Work order >> Where a line in the listing contains the string "found", copy that line out.

Data provided >>

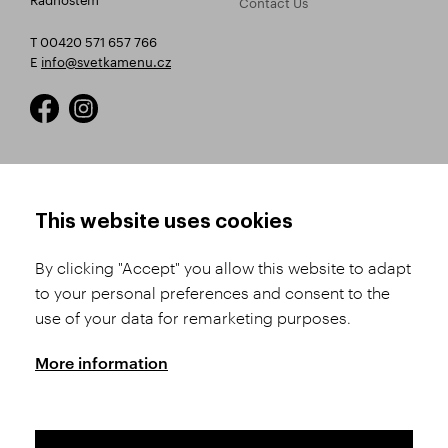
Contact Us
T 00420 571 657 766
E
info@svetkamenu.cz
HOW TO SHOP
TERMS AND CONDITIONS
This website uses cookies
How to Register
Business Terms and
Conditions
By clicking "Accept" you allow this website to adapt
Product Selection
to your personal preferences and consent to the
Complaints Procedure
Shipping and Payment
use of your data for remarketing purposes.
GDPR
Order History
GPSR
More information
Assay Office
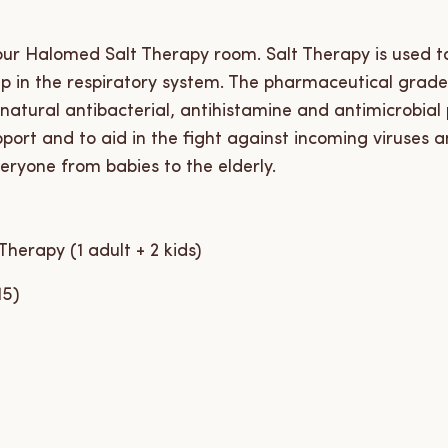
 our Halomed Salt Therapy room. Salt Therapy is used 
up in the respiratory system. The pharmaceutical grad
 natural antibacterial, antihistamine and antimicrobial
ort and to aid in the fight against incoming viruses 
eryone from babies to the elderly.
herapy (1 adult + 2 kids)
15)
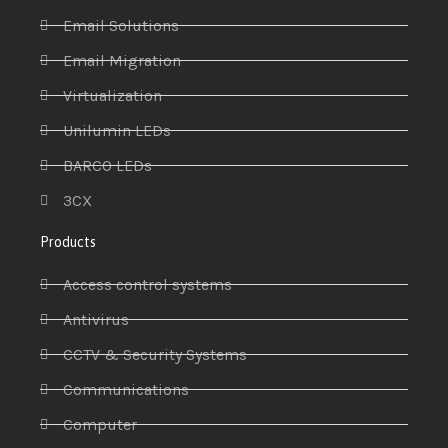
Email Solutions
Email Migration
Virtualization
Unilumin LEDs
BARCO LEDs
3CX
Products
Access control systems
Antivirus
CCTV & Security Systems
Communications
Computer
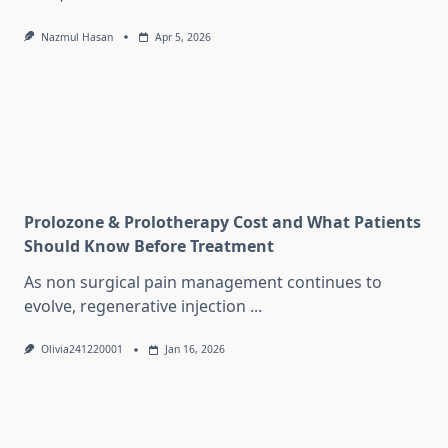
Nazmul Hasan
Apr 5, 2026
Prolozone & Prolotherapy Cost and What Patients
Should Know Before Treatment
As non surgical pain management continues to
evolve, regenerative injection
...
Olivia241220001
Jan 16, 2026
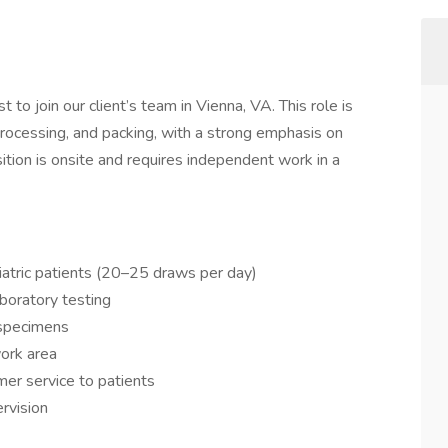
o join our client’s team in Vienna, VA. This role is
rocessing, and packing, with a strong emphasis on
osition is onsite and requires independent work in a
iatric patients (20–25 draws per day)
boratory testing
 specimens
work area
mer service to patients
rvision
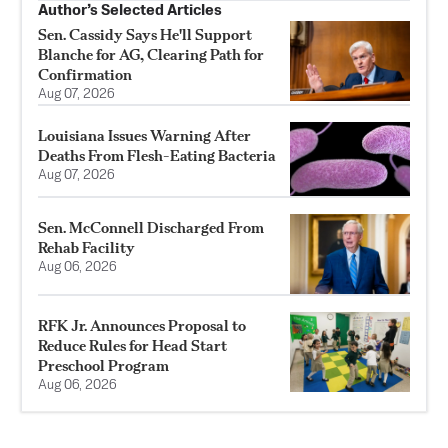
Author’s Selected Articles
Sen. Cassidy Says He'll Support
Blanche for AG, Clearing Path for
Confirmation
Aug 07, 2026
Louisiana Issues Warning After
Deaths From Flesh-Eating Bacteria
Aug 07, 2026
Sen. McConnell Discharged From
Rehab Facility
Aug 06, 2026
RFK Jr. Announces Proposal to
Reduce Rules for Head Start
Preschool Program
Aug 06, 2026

--

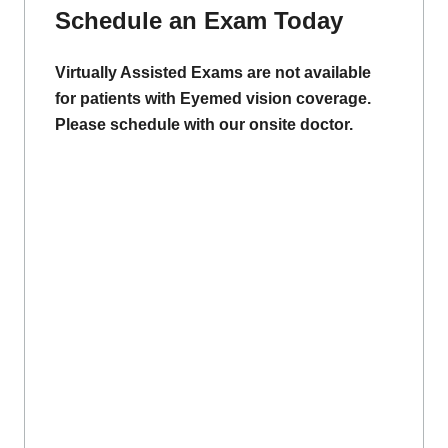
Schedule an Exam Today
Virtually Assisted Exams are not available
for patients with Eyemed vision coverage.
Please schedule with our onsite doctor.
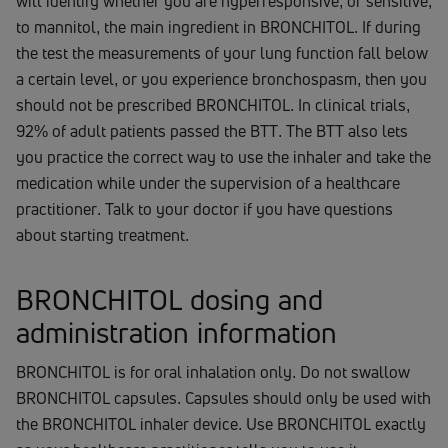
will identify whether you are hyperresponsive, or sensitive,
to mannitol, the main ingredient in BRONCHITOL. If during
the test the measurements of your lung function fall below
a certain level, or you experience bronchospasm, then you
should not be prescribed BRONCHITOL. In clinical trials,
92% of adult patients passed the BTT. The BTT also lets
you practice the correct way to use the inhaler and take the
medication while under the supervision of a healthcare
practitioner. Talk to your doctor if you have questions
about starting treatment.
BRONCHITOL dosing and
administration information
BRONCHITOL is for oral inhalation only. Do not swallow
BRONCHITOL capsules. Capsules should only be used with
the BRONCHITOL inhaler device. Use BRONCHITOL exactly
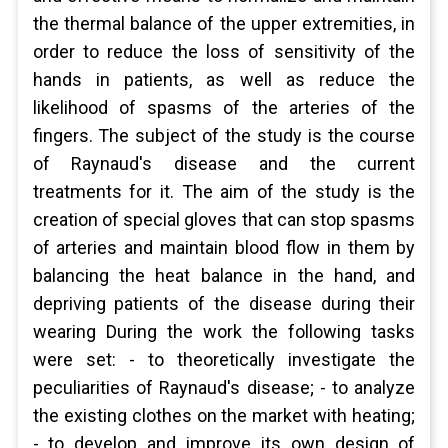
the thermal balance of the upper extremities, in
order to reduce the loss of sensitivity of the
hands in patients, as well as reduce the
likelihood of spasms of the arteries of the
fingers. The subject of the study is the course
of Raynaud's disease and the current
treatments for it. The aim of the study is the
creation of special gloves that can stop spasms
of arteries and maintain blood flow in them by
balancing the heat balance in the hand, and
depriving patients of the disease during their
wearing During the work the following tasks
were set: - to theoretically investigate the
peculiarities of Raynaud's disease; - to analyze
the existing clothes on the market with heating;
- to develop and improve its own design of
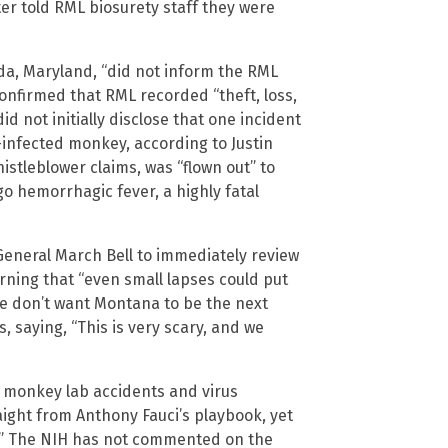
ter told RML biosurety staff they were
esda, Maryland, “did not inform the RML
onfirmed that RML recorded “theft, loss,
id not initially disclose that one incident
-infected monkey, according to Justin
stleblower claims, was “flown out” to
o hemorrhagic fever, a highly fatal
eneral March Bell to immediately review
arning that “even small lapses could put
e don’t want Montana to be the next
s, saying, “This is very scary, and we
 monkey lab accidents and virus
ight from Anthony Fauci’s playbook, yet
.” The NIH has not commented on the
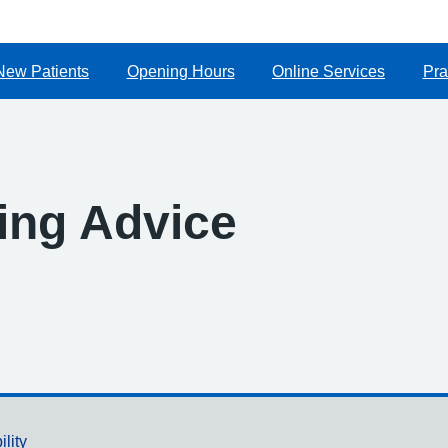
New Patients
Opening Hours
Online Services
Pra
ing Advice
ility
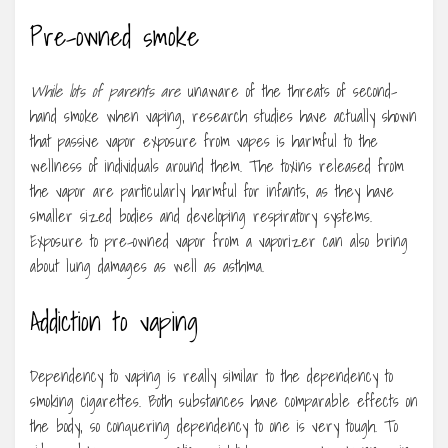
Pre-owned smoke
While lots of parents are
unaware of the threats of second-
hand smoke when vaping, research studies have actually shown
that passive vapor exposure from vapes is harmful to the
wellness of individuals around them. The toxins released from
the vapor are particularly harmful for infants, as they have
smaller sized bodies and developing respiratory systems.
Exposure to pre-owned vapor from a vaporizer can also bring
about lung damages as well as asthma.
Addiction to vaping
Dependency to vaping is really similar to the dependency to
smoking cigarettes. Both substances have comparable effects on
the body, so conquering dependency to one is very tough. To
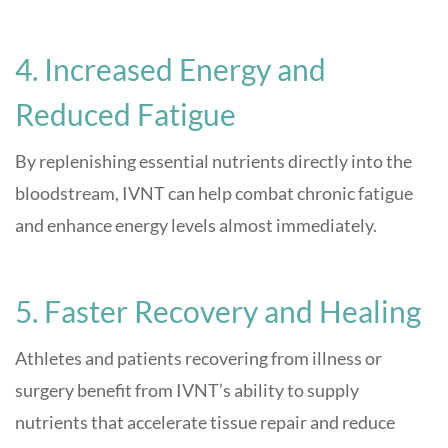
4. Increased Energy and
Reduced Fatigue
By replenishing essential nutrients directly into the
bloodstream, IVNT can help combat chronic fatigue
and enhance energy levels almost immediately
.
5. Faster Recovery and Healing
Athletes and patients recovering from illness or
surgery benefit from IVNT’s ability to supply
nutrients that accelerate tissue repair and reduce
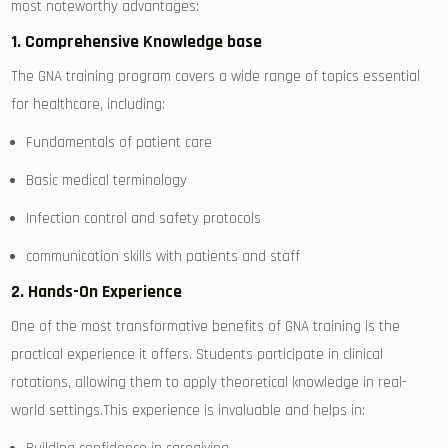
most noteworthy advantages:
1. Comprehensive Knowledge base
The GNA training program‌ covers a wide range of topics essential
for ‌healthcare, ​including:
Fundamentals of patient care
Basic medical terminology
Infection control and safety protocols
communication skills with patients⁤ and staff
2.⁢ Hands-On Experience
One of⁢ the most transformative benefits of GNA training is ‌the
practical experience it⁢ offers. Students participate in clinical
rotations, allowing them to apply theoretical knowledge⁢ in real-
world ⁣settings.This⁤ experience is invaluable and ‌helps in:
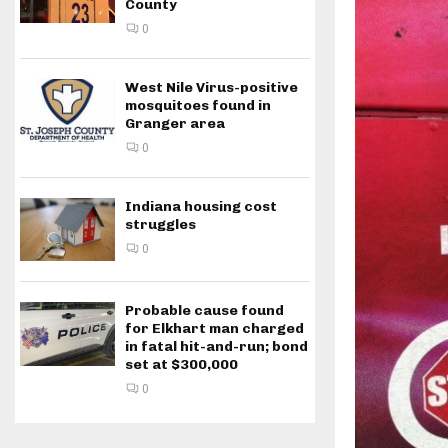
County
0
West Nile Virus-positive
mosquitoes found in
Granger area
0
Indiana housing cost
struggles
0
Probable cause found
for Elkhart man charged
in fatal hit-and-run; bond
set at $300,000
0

...

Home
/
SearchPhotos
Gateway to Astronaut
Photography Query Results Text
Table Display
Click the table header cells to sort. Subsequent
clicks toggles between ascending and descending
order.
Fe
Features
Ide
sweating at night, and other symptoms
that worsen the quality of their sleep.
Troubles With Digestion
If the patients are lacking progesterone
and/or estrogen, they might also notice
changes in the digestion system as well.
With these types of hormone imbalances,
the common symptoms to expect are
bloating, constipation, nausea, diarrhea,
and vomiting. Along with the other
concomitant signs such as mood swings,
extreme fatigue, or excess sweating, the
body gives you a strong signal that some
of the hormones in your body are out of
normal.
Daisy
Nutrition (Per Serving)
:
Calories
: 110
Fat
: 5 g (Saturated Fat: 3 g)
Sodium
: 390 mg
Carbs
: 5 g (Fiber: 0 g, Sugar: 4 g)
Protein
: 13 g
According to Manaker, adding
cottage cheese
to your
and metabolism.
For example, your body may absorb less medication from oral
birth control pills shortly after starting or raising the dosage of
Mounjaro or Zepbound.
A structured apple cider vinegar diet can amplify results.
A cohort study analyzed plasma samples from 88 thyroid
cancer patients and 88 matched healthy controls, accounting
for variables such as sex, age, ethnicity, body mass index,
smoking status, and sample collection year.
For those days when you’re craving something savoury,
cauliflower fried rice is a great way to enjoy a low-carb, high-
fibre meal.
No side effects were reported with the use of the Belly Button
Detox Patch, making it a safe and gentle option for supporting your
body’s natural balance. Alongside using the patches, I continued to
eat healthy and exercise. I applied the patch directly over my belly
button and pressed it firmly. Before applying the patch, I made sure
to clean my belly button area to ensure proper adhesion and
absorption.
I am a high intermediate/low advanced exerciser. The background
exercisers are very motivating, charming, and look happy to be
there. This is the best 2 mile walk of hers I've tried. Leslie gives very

Your solution >>
mosquitoes found in
Probable cause found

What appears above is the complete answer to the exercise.